Saya diterima diajak makan siang berdua didalam ruangannya. Semenjak itu, kami tegur sapa diacara acara resmi, antar instansi. Ada teman sekantor (staf saya), Amry Rangkuti, di Medan dan berlanjut beliau Kepala Kantor Pertanahan Kota Sibolga, khusus saya kunjungi dan beliau menerima dengan sangat antusias padahal, dia tak tahu Naimarata secara mendalam. Begitu Pdt. Richard Daulay, tiap ketemu menyampaikan akan ikatan keluarga.
Terakhir, akhir akhir ini, bertemu dengan Mutiara Marbun, istri dari Bapak Tarihoran (alm), begitu setia bersama saya di Forum Bangso Batak Indonesia, bersama Toni Limbong (Pemred Harian Jaya Pos). Beberapa saudara Ambarita di Samosir, St. Matondang, Sagala (HKBP Petojo) dan lainnya. Artinya sama, keseharian yang diwarnai rasa kekeluargaan, sebab baik panggilan dan kerelaan berkorban, diwujudkan karena ada rasa satu darah, satu marga dan satu turunan.
Tentu, banyak yang belum saya sebutkan di artikel ini, saya mohon maaf hanya karena keterbatasan ingatan saat ini sehingga tidak turut serta dituliskan. Semua mutadis mutandis, sepanjang satu marga di Naimarata anggap sudah disebutkan.
Banyak tokoh Nasional dari NAIMARATA yang sudah mewarnai perjalanan Negeri ini, Bapak Adam Malik Batubara, Wakil Presiden RI jaman Soekarno jadi Presidennya. Jabatan puncak kebanggaan kita. Akbar Tanjung, Menteri Setneg dan Ketua Golkar (senior Golkar sampai sekarang), Faisal Tanjung (Pangab TNI), Bupati Tapsel, Syahrul Pasaribu, Panusunan Pasaribu (tokoh Sumatra Utara) , Alm Patuan Oloan Pasaribu dari Sigolang–keluarga kami- (Tokoh Pejuang Kemerdekaan di Jalan Abd Lubis 8 Medan), Alm Gustaf Pasaribu, SH.
Terakhir Ketua PTUN Medan, Donna Pasaribu,SH (Ketua PN Gn Sitoli-sekarang), Maruli Tua Sagala, Mantan Dubes di Eropa, Firman Pasaribu (mantan Petinju) dan banyak lagi. Walau tidak secara langsung kita kenal, tetapi patut kita berbangga bahwa ada tokoh Naimarata yang maju membawa nama baik keluarga kita dan Negara ini.

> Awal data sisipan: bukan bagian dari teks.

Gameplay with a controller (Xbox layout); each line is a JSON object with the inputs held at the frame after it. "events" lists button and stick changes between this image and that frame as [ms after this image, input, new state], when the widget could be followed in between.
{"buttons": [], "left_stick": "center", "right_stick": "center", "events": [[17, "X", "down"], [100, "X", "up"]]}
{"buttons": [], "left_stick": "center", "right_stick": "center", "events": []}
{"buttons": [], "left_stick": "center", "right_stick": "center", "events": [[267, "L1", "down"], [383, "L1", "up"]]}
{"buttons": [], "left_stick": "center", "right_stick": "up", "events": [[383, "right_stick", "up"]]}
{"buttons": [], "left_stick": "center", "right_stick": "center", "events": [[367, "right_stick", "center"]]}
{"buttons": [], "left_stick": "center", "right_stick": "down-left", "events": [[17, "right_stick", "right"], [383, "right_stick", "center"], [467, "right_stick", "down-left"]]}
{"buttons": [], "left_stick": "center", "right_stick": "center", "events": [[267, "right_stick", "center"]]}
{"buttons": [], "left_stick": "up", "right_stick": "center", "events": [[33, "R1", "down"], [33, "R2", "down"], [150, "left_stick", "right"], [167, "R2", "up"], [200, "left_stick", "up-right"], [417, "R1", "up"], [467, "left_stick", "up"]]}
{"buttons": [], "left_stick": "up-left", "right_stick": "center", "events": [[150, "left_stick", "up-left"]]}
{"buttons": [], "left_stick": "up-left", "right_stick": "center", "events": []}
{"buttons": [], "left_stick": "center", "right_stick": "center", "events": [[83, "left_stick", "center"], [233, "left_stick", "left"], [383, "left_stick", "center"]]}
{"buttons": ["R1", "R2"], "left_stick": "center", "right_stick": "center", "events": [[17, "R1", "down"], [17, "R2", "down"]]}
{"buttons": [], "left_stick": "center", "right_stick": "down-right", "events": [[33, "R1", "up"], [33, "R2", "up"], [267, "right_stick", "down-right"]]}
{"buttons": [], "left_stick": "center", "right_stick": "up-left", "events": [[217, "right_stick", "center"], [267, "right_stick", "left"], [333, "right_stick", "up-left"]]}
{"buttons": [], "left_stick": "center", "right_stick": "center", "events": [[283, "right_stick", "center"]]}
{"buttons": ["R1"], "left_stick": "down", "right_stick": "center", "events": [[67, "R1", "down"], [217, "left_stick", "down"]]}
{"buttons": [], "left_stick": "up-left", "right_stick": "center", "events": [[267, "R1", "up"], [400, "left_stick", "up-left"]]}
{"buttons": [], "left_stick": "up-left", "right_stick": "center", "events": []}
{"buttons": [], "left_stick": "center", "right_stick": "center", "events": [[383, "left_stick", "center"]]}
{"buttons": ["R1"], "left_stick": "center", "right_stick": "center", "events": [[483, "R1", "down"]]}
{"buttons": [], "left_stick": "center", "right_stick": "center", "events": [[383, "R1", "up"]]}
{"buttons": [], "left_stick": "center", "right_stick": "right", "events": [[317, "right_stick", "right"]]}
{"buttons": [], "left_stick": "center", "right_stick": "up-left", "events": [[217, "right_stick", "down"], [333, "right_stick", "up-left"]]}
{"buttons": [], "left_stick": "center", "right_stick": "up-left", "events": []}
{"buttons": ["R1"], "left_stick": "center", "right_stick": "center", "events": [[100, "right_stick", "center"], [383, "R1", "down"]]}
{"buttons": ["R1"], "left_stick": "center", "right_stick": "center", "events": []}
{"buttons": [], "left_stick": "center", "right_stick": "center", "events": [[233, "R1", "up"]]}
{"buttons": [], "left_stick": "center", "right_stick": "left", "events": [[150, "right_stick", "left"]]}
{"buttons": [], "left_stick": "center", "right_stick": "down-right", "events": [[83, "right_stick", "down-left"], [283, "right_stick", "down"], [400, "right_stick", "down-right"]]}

Simpulannya adalah memang interrelasi personalia antar marga di Naimarata, tanpa disadari ada rasa persaudaraan yang diikat dengan turunan satu Ompu Guru Tatea Bulan. Ternyata Naimarata itu ada dalam keseharian kita, dia dibutuhkan tanpa kita cari atau paksa paksakan, secara alamiah Naimarata itu bekerja dialam diri kita.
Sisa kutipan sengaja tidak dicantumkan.